### TASK TO COMPLETE
Write out every record below exactly, leaving the pictures out.

(Stored data entries)
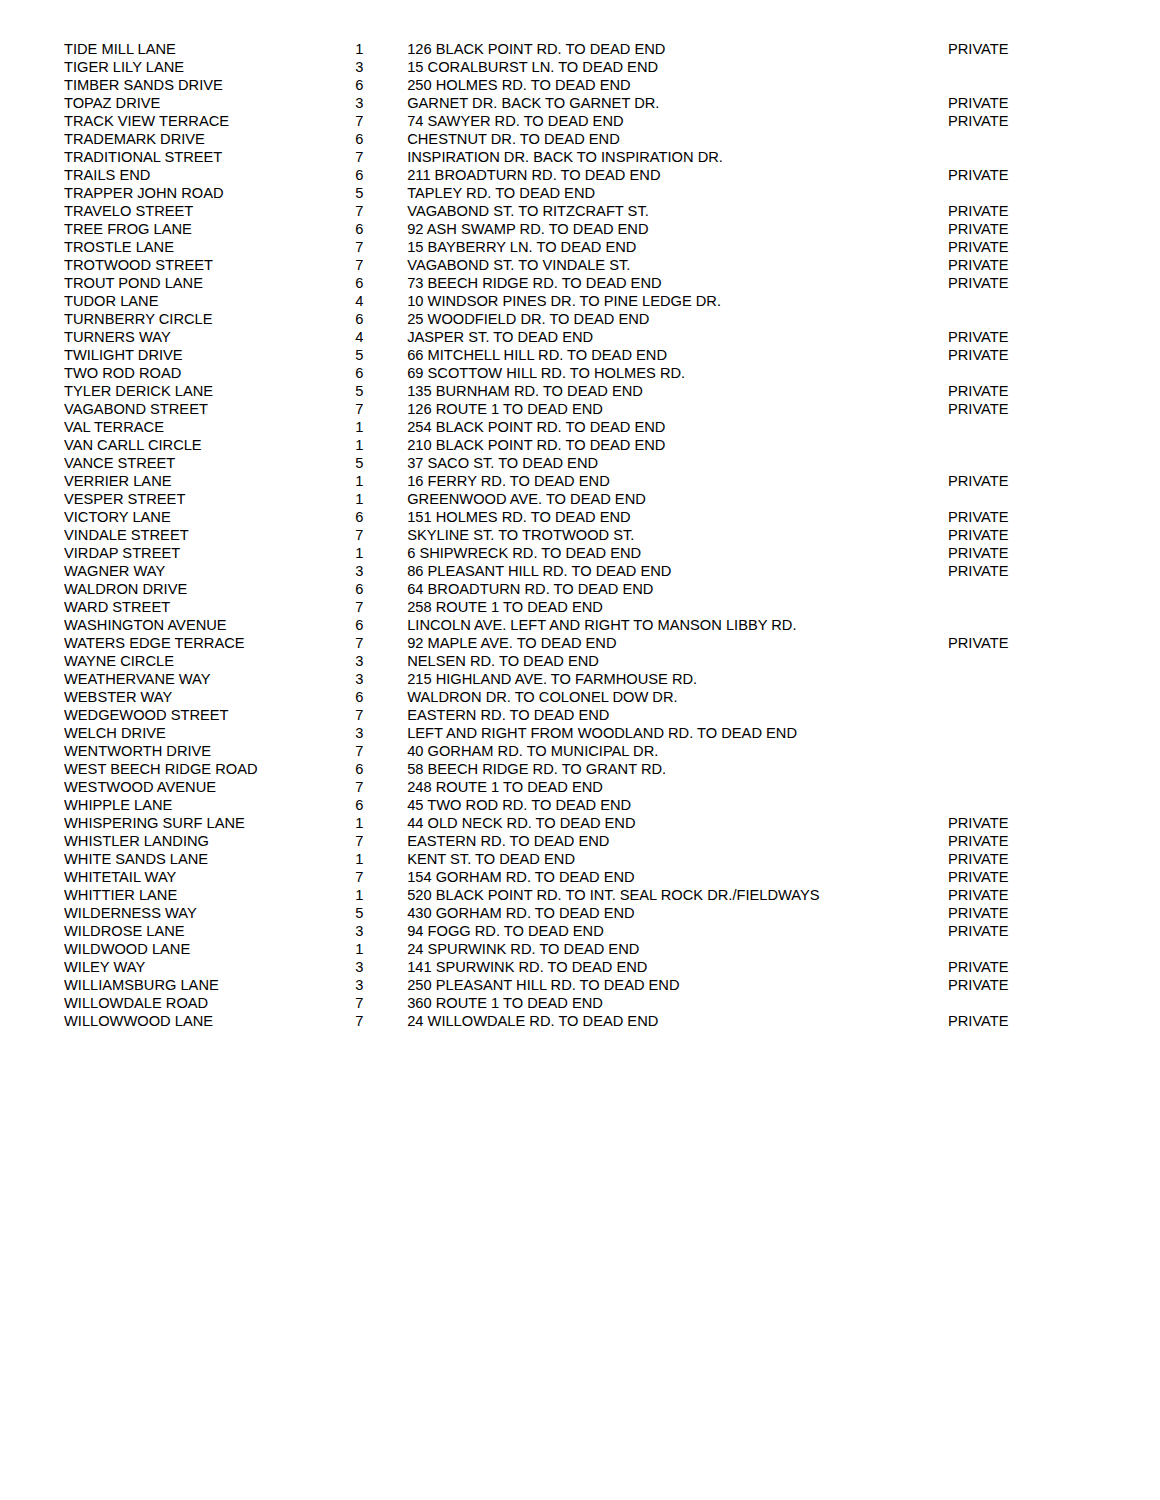| TIDE MILL LANE | 1 | 126 BLACK POINT RD. TO DEAD END | PRIVATE |
| TIGER LILY LANE | 3 | 15 CORALBURST LN. TO DEAD END | |
| TIMBER SANDS DRIVE | 6 | 250 HOLMES RD. TO DEAD END | |
| TOPAZ DRIVE | 3 | GARNET DR. BACK TO GARNET DR. | PRIVATE |
| TRACK VIEW TERRACE | 7 | 74 SAWYER RD. TO DEAD END | PRIVATE |
| TRADEMARK DRIVE | 6 | CHESTNUT DR. TO DEAD END | |
| TRADITIONAL STREET | 7 | INSPIRATION DR. BACK TO INSPIRATION DR. | |
| TRAILS END | 6 | 211 BROADTURN RD. TO DEAD END | PRIVATE |
| TRAPPER JOHN ROAD | 5 | TAPLEY RD. TO DEAD END | |
| TRAVELO STREET | 7 | VAGABOND ST. TO RITZCRAFT ST. | PRIVATE |
| TREE FROG LANE | 6 | 92 ASH SWAMP RD. TO DEAD END | PRIVATE |
| TROSTLE LANE | 7 | 15 BAYBERRY LN. TO DEAD END | PRIVATE |
| TROTWOOD STREET | 7 | VAGABOND ST. TO VINDALE ST. | PRIVATE |
| TROUT POND LANE | 6 | 73 BEECH RIDGE RD. TO DEAD END | PRIVATE |
| TUDOR LANE | 4 | 10 WINDSOR PINES DR. TO PINE LEDGE DR. | |
| TURNBERRY CIRCLE | 6 | 25 WOODFIELD DR. TO DEAD END | |
| TURNERS WAY | 4 | JASPER ST. TO DEAD END | PRIVATE |
| TWILIGHT DRIVE | 5 | 66 MITCHELL HILL RD. TO DEAD END | PRIVATE |
| TWO ROD ROAD | 6 | 69 SCOTTOW HILL RD. TO HOLMES RD. | |
| TYLER DERICK LANE | 5 | 135 BURNHAM RD. TO DEAD END | PRIVATE |
| VAGABOND STREET | 7 | 126 ROUTE 1 TO DEAD END | PRIVATE |
| VAL TERRACE | 1 | 254 BLACK POINT RD. TO DEAD END | |
| VAN CARLL CIRCLE | 1 | 210 BLACK POINT RD. TO DEAD END | |
| VANCE STREET | 5 | 37 SACO ST. TO DEAD END | |
| VERRIER LANE | 1 | 16 FERRY RD. TO DEAD END | PRIVATE |
| VESPER STREET | 1 | GREENWOOD AVE. TO DEAD END | |
| VICTORY LANE | 6 | 151 HOLMES RD. TO DEAD END | PRIVATE |
| VINDALE STREET | 7 | SKYLINE ST. TO TROTWOOD ST. | PRIVATE |
| VIRDAP STREET | 1 | 6 SHIPWRECK RD. TO DEAD END | PRIVATE |
| WAGNER WAY | 3 | 86 PLEASANT HILL RD. TO DEAD END | PRIVATE |
| WALDRON DRIVE | 6 | 64 BROADTURN RD. TO DEAD END | |
| WARD STREET | 7 | 258 ROUTE 1 TO DEAD END | |
| WASHINGTON AVENUE | 6 | LINCOLN AVE. LEFT AND RIGHT TO MANSON LIBBY RD. | |
| WATERS EDGE TERRACE | 7 | 92 MAPLE AVE. TO DEAD END | PRIVATE |
| WAYNE CIRCLE | 3 | NELSEN RD. TO DEAD END | |
| WEATHERVANE WAY | 3 | 215 HIGHLAND AVE. TO FARMHOUSE RD. | |
| WEBSTER WAY | 6 | WALDRON DR. TO COLONEL DOW DR. | |
| WEDGEWOOD STREET | 7 | EASTERN RD. TO DEAD END | |
| WELCH DRIVE | 3 | LEFT AND RIGHT FROM WOODLAND RD. TO DEAD END | |
| WENTWORTH DRIVE | 7 | 40 GORHAM RD. TO MUNICIPAL DR. | |
| WEST BEECH RIDGE ROAD | 6 | 58 BEECH RIDGE RD. TO GRANT RD. | |
| WESTWOOD AVENUE | 7 | 248 ROUTE 1 TO DEAD END | |
| WHIPPLE LANE | 6 | 45 TWO ROD RD. TO DEAD END | |
| WHISPERING SURF LANE | 1 | 44 OLD NECK RD. TO DEAD END | PRIVATE |
| WHISTLER LANDING | 7 | EASTERN RD. TO DEAD END | PRIVATE |
| WHITE SANDS LANE | 1 | KENT ST. TO DEAD END | PRIVATE |
| WHITETAIL WAY | 7 | 154 GORHAM RD. TO DEAD END | PRIVATE |
| WHITTIER LANE | 1 | 520 BLACK POINT RD. TO INT. SEAL ROCK DR./FIELDWAYS | PRIVATE |
| WILDERNESS WAY | 5 | 430 GORHAM RD. TO DEAD END | PRIVATE |
| WILDROSE LANE | 3 | 94 FOGG RD. TO DEAD END | PRIVATE |
| WILDWOOD LANE | 1 | 24 SPURWINK RD. TO DEAD END | |
| WILEY WAY | 3 | 141 SPURWINK RD. TO DEAD END | PRIVATE |
| WILLIAMSBURG LANE | 3 | 250 PLEASANT HILL RD. TO DEAD END | PRIVATE |
| WILLOWDALE ROAD | 7 | 360 ROUTE 1 TO DEAD END | |
| WILLOWWOOD LANE | 7 | 24 WILLOWDALE RD. TO DEAD END | PRIVATE |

### TASK OUTPUT
| TIDE MILL LANE | 1 | 126 BLACK POINT RD. TO DEAD END | PRIVATE |
| TIGER LILY LANE | 3 | 15 CORALBURST LN. TO DEAD END | |
| TIMBER SANDS DRIVE | 6 | 250 HOLMES RD. TO DEAD END | |
| TOPAZ DRIVE | 3 | GARNET DR. BACK TO GARNET DR. | PRIVATE |
| TRACK VIEW TERRACE | 7 | 74 SAWYER RD. TO DEAD END | PRIVATE |
| TRADEMARK DRIVE | 6 | CHESTNUT DR. TO DEAD END | |
| TRADITIONAL STREET | 7 | INSPIRATION DR. BACK TO INSPIRATION DR. | |
| TRAILS END | 6 | 211 BROADTURN RD. TO DEAD END | PRIVATE |
| TRAPPER JOHN ROAD | 5 | TAPLEY RD. TO DEAD END | |
| TRAVELO STREET | 7 | VAGABOND ST. TO RITZCRAFT ST. | PRIVATE |
| TREE FROG LANE | 6 | 92 ASH SWAMP RD. TO DEAD END | PRIVATE |
| TROSTLE LANE | 7 | 15 BAYBERRY LN. TO DEAD END | PRIVATE |
| TROTWOOD STREET | 7 | VAGABOND ST. TO VINDALE ST. | PRIVATE |
| TROUT POND LANE | 6 | 73 BEECH RIDGE RD. TO DEAD END | PRIVATE |
| TUDOR LANE | 4 | 10 WINDSOR PINES DR. TO PINE LEDGE DR. | |
| TURNBERRY CIRCLE | 6 | 25 WOODFIELD DR. TO DEAD END | |
| TURNERS WAY | 4 | JASPER ST. TO DEAD END | PRIVATE |
| TWILIGHT DRIVE | 5 | 66 MITCHELL HILL RD. TO DEAD END | PRIVATE |
| TWO ROD ROAD | 6 | 69 SCOTTOW HILL RD. TO HOLMES RD. | |
| TYLER DERICK LANE | 5 | 135 BURNHAM RD. TO DEAD END | PRIVATE |
| VAGABOND STREET | 7 | 126 ROUTE 1 TO DEAD END | PRIVATE |
| VAL TERRACE | 1 | 254 BLACK POINT RD. TO DEAD END | |
| VAN CARLL CIRCLE | 1 | 210 BLACK POINT RD. TO DEAD END | |
| VANCE STREET | 5 | 37 SACO ST. TO DEAD END | |
| VERRIER LANE | 1 | 16 FERRY RD. TO DEAD END | PRIVATE |
| VESPER STREET | 1 | GREENWOOD AVE. TO DEAD END | |
| VICTORY LANE | 6 | 151 HOLMES RD. TO DEAD END | PRIVATE |
| VINDALE STREET | 7 | SKYLINE ST. TO TROTWOOD ST. | PRIVATE |
| VIRDAP STREET | 1 | 6 SHIPWRECK RD. TO DEAD END | PRIVATE |
| WAGNER WAY | 3 | 86 PLEASANT HILL RD. TO DEAD END | PRIVATE |
| WALDRON DRIVE | 6 | 64 BROADTURN RD. TO DEAD END | |
| WARD STREET | 7 | 258 ROUTE 1 TO DEAD END | |
| WASHINGTON AVENUE | 6 | LINCOLN AVE. LEFT AND RIGHT TO MANSON LIBBY RD. | |
| WATERS EDGE TERRACE | 7 | 92 MAPLE AVE. TO DEAD END | PRIVATE |
| WAYNE CIRCLE | 3 | NELSEN RD. TO DEAD END | |
| WEATHERVANE WAY | 3 | 215 HIGHLAND AVE. TO FARMHOUSE RD. | |
| WEBSTER WAY | 6 | WALDRON DR. TO COLONEL DOW DR. | |
| WEDGEWOOD STREET | 7 | EASTERN RD. TO DEAD END | |
| WELCH DRIVE | 3 | LEFT AND RIGHT FROM WOODLAND RD. TO DEAD END | |
| WENTWORTH DRIVE | 7 | 40 GORHAM RD. TO MUNICIPAL DR. | |
| WEST BEECH RIDGE ROAD | 6 | 58 BEECH RIDGE RD. TO GRANT RD. | |
| WESTWOOD AVENUE | 7 | 248 ROUTE 1 TO DEAD END | |
| WHIPPLE LANE | 6 | 45 TWO ROD RD. TO DEAD END | |
| WHISPERING SURF LANE | 1 | 44 OLD NECK RD. TO DEAD END | PRIVATE |
| WHISTLER LANDING | 7 | EASTERN RD. TO DEAD END | PRIVATE |
| WHITE SANDS LANE | 1 | KENT ST. TO DEAD END | PRIVATE |
| WHITETAIL WAY | 7 | 154 GORHAM RD. TO DEAD END | PRIVATE |
| WHITTIER LANE | 1 | 520 BLACK POINT RD. TO INT. SEAL ROCK DR./FIELDWAYS | PRIVATE |
| WILDERNESS WAY | 5 | 430 GORHAM RD. TO DEAD END | PRIVATE |
| WILDROSE LANE | 3 | 94 FOGG RD. TO DEAD END | PRIVATE |
| WILDWOOD LANE | 1 | 24 SPURWINK RD. TO DEAD END | |
| WILEY WAY | 3 | 141 SPURWINK RD. TO DEAD END | PRIVATE |
| WILLIAMSBURG LANE | 3 | 250 PLEASANT HILL RD. TO DEAD END | PRIVATE |
| WILLOWDALE ROAD | 7 | 360 ROUTE 1 TO DEAD END | |
| WILLOWWOOD LANE | 7 | 24 WILLOWDALE RD. TO DEAD END | PRIVATE |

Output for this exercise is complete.